明るい長めの茶髪に、左右一つずつのピアスに、首や手首、指にも鈍く光るシルバーの数々。
鷹野創一は僕の右側でもう何度声を荒らげたか。
黒髪短髪に、シャツのボタンを二つ開けた胸元にはよくわからないタトゥーが覗き、筋肉も隆々の男。
櫛田竜は僕の左側でタルそうにタバコを咥えてフーっと白煙を吐く。
「だーかーらぁっ!ちょっと金貸してって言ってんだろーがっ!」
「もう何度目だよ。てめぇに貸す金はねぇし、むしろ、俺が欲しいくらいだっつの」
同じことを何度も……残念ながら頭の弱いこの二人はいつだって僕の部屋で何時間だって同じやり取りを繰り返す。

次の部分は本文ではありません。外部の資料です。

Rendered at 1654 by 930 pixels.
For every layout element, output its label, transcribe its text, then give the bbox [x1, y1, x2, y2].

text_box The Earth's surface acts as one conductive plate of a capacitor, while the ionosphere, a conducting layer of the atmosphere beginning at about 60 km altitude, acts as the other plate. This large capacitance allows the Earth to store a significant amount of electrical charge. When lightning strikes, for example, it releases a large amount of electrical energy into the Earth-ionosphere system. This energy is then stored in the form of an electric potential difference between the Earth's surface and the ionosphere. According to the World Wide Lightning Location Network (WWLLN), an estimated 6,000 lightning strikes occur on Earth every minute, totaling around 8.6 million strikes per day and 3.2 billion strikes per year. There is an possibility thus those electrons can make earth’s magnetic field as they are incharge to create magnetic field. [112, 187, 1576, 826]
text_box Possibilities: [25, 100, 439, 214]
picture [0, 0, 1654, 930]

僕たちは物心がつく前からの幼なじみで、保育園でも小学校でも中学校でもいつも一緒だった。
高校は僕だけ離れたが帰ってきたらいつも二人は僕の部屋に居たし、大学に進学した今だって(二人はフリーターだが)……気づくと二人もやってきていつだって僕の家で部屋にあるこの小さなテーブルを囲んでそれぞれの定位置に着く。
「「なっ!一太も一緒に泥棒しようぜ!」」
いつの間にそんな話に辿りついたのか?
二人の顔がこっちを向いて、僕、鈴木一太は首を傾げた。